With all the negative media regarding the AR-15, I thought it would be appropriate to suggest a range regimen for practicing with America’s most popular rifle. The Vice President has now publicly advocated shotguns as a stronger choice for self-defense applications than the AR-15 on at least two separate occasions, but my wife would strongly disagree with his sentiments. Specifically, 12 gauge shotguns tend to be heavier at the front of the gun than an AR. This equates to increased fatigue for a smaller-framed (and let’s face it, even a larger-framed) person who is forced to sight down the gun for any length of time. A good adjustable stock alleviates this problem somewhat with a shotgun, but makes a carbine exponentially lighter and livelier in the hands. When comparing the penetration and recoil characteristics of buckshot and a good expanding .223/5.56mm round, the AR-15 often becomes the better choice for those who live close to neighbors or who have large families that won’t necessarily all be huddled together in one room when something goes bump in the night.
That being said, with the current ammunition shortage and the ever-increasing price of what is available, I have found a CMMG .22 caliber conversion unit to be a great training aid. It allows me to use a few rounds of .22LR to practice sight acquisition, trigger control, and follow-through without the expense of full-power ammunition. However, I do recommend that you shoot a few rounds of full-power .223 through your gun before leaving the range, to reinforce the shooting you have done with the conversion unit with full recoil.
This range regimen is designed to be executed while envisioning a home-defense scenario, where you have ensconced in your safe-room in response to armed intruders. The required equipment is as follows:
AR-15 or other defensive carbine (.22 Conversion Unit optional but recommended)
50 rounds of ammunition
Eye and Ear Protection
Silhouette Target (B-27, IDPA or similar)
Warm-Up: Shooting for Groups (7 yards, 5 rounds, silhouette target)
Shooting for groups allows you to verify your zero, as well as getting you acclimated to the trigger. Start out with some dry practice to check for follow-through of your shots. When you are satisfied, load your rifle and proceed. Aim for high center mass and note the altered impact of your rounds when using a .22 versus a full-power round.
Snap Shooting (7 yards, 10 rounds, silhouette target)

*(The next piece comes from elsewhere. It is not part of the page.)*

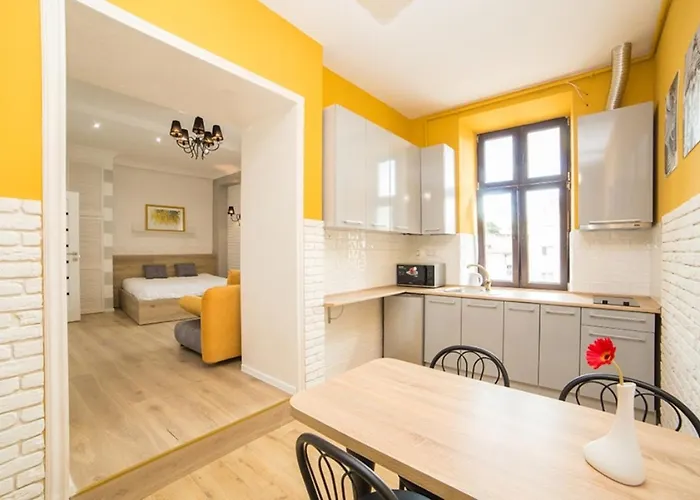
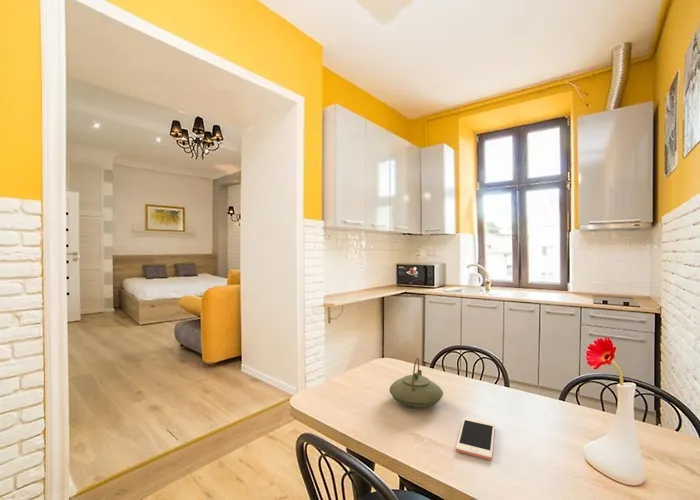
+ cell phone [455,416,496,461]
+ teapot [389,357,444,409]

This drill is designed to work on your presentation. Start from low ready, which means the rifle is mounted to your shoulder, but the barrel is held at a downward position. At the buzz of your timer or your training partner’s command, snap the rifle onto target, acquire a flash sight picture on the target’s high center of mass, and press off a single round. Make sure you follow-through with each shot and engage the safety before returning to low ready. The tendency is to snap the rifle back to low ready as quickly as you brought it up to the target. This would start to build a habit of not following through with your shots and is to be avoided.
Dot Torture (5 yards, 20 rounds, dot torture target)
This drill focuses on target transitioning and trigger control. From the low ready, upon command engage the top row from the left, the next row from the right, and continue the pattern until finished.
Controlled Pair (5 yards, 10 rounds, silhouette target)
The controlled pair is one of the basic skills of the carbine. To perform is appropriately, both shots should be made with a separate sight picture (as opposed to a hammer pair, made with one sight picture). Practicing a controlled pair allows you to verify your trigger control, sight alignment, and follow-through and is often range-friendly for those using strictly regulated indoor range facilities. Focus your shots on the target’s head for verification of your shot placement.
Close-Range Engagement (2 yards, 5 rounds)
Rarely do we practice with the carbine at so close a range, but in order to realistically practice defense in the home, we are forced to do so. Picture the intruder bursting through your bedroom doorway and rushing you with a knife. Sight offset will come into play at this range, requiring you to aim a couple of inches higher than you want the bullets to impact. Focus on achieving hits on the target’s high center mass and if your range allows it, use hammer pairs or a non-standard response (random shot string) to get the job done.
Stay safe out there, and remember if the government doesn’t want you to have it, you probably should have two!